One Lehman document among thousands reviewed by the House committee showed that four days before the bank filed for bankruptcy protection, Lehman’s compensation committee was asked to grant $20 million in “special payments” for three executives who were leaving,
Testifying before the committee, Lehman’s chief executive, Richard S. Fuld Jr., said that he took full responsibility for the decisions he made while at the helm. But he also told lawmakers that it was unreasonable to expect that he should have seen the financial crisis coming.In other words: he's supposedly worth the incredible salary he made, but he really couldn't be expected to actually know what his company was really doing and was really worth... Can you actually believe he had the gall to make that statement?
Free-markets are great when the market is open... when people with new ideas and better ways of doing something can easily enter (and leave) the marketplace. This is why software development and web entrepreneurship is vibrant: thousands of companies and individuals enter the marketplace with new ideas -- almost every day. You can start a software company in your den-- with little more than a $600 PC and dedication and a few good ideas.
And if you fail, your out: no government bail-outs.

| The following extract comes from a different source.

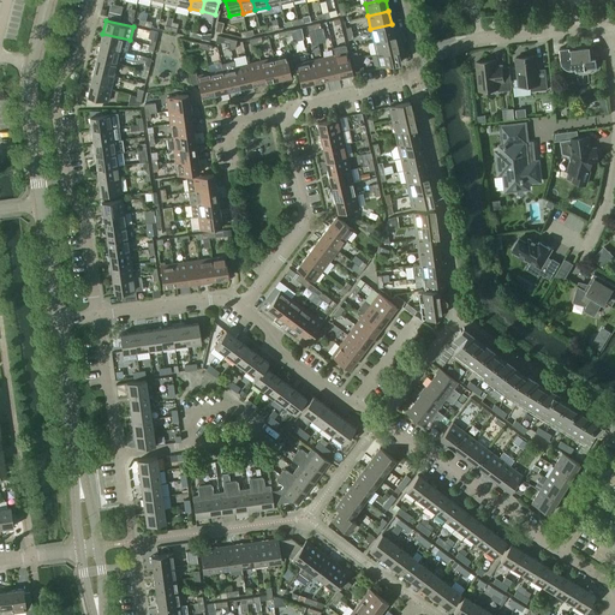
[(394,36),(392,24),(370,29),(374,41),(394,36)]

But ask yourself how easy it would be to create the "better investment bank" (even if you had the most innovative idea in banking to come along in the last century)... And what are the consequences if a large one fails? Apparently, we can't just let them die.
The two industries present a completely different picture. But we're told (by conservatives who can't think past the phrase "free markets are good!") that free-market capitalism always provides the best solutions...
Why do so many Americans buy into this garbage? Why - because the Republican machine has been spewing the message for the last 30 years...
The only good to come out of this mess is the hope that people may learn a lesson... that ideology and the "purity of your economic theory" doesn't solve problems -- pragmatic thinking solves problems.